We would like to thank the authors for their valuable comments on our study, wherein we investigated how pre-hospital lactate (P-LACT) measurements could be used to predict the need for (ongoing) in-hospital blood product transfusion in patients attended by HEMS with major traumatic haemorrhage.

As mentioned in our article, the algorithm we developed is a decision support tool, which means that it should be used in conjunction with other parameters, such as clinical gestalt in a heuristic approach to estimate transfusion requirements. The cut-off value of a P-LACT < 2.5 mmol/l used in our population yielded a sensitivity of 80% (corresponding to a low probability of major haemorrhage as the authors rightly mention), and hence was inadequate to be used in isolation. The SOP in our service states that a P-LACT < 2.5 mmol/l is used in conjunction with an SBP > 100mmHg to identify patients who have a low probability of major hemorrhage. This is supported by a recent publication of Gaessler et al. (2023) wherein the authors show that P-LACT and SBP are complimentary in terms of predictive probability [1].

To identify patients with a high likelihood of major haemorrhage requiring in-hospital transfusion, a P-LACT of 6.0 mmol/l was used, as at this this point the predicted probability curve (Fig. 2 in our original article) starts to flatten: using a higher cut-off would not have yielded a higher specificity, whereas a lower cut-off would have dropped specificity whilst not yielding a much higher proportion of the population meeting the cut-off criteria (n = 13, 6.7% for a lactate of 6.0 mmol/l vs. n = 17, 8.7% for a lactate of 5.5 mmol/l). Although we agree that it is likely that many patients with a lactate > 6.0 mmol/l will show clinical signs of shock, 5/13 patients had an SBP > 100 mmHg on first occasion, two of whom also did not exhibit tachycardia. In these patients P-LACT may still be a useful tool. Despite this however, the major challenge remains to identify the bleeding patients in the P-LACT group of 2.5-6 mmol/l, and serial measurements may be the way forward in this group.

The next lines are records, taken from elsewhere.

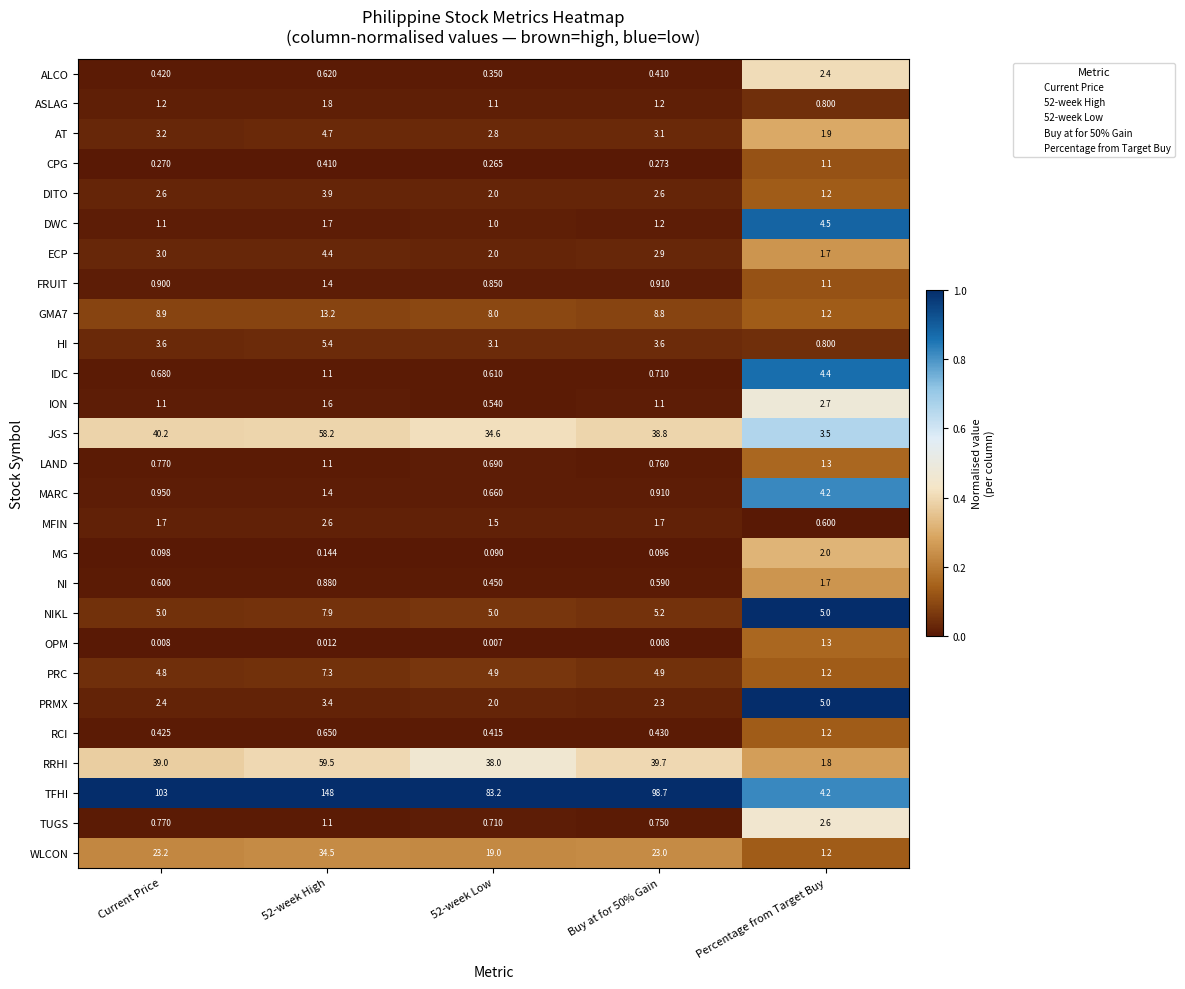

Which series has the largest total across all categories?

TFHI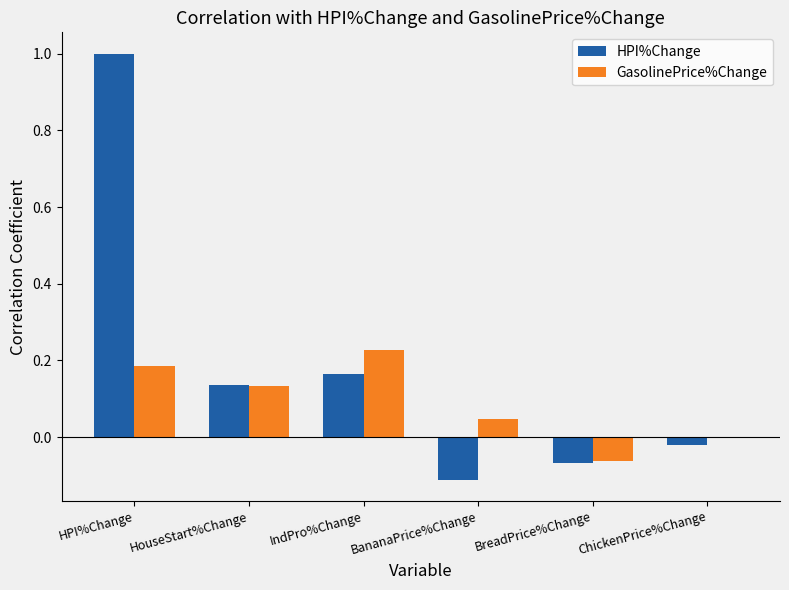

Which series changed the most between BreadPrice%Change and ChickenPrice%Change?

GasolinePrice%Change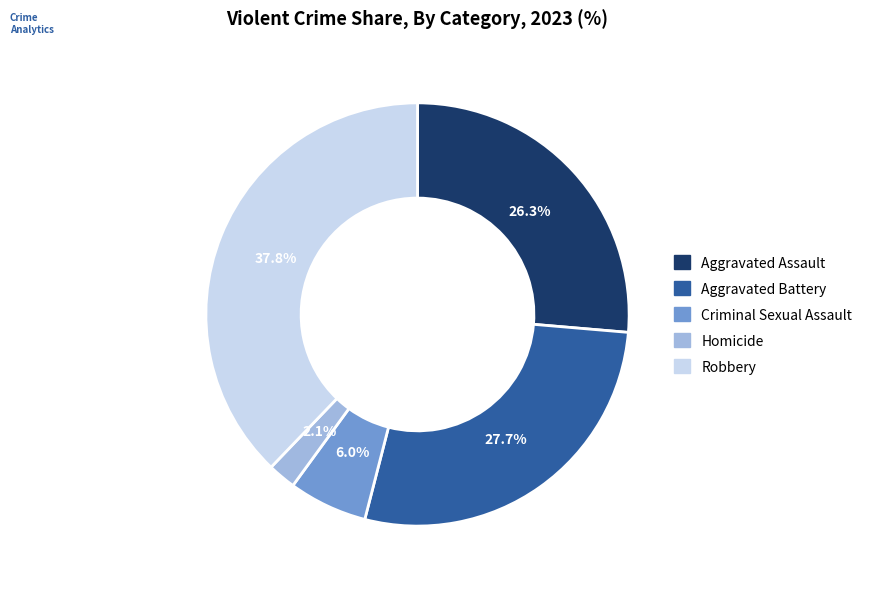

Is it true that Criminal Sexual Assault is 1% of the pie?

False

Finally, we acknowledge that transfusion requirement is not always a good surrogate to use for outcome, especially not when confounding by indication may be present: using lactate may result in transfusing more patients in the pre-hospital setting, which again may result in a lower threshold to continue transfusion in-hospital. However, as 2/3 of the patients in our cohort received a massive transfusion (> 10 units PRBC within 24 h) rather than a major transfusion, we think transfusion requirement was a reasonable surrogate for risk of death from bleeding in our population. We agree however, that ideally outcome studies should be performed using hard endpoints to confirm this.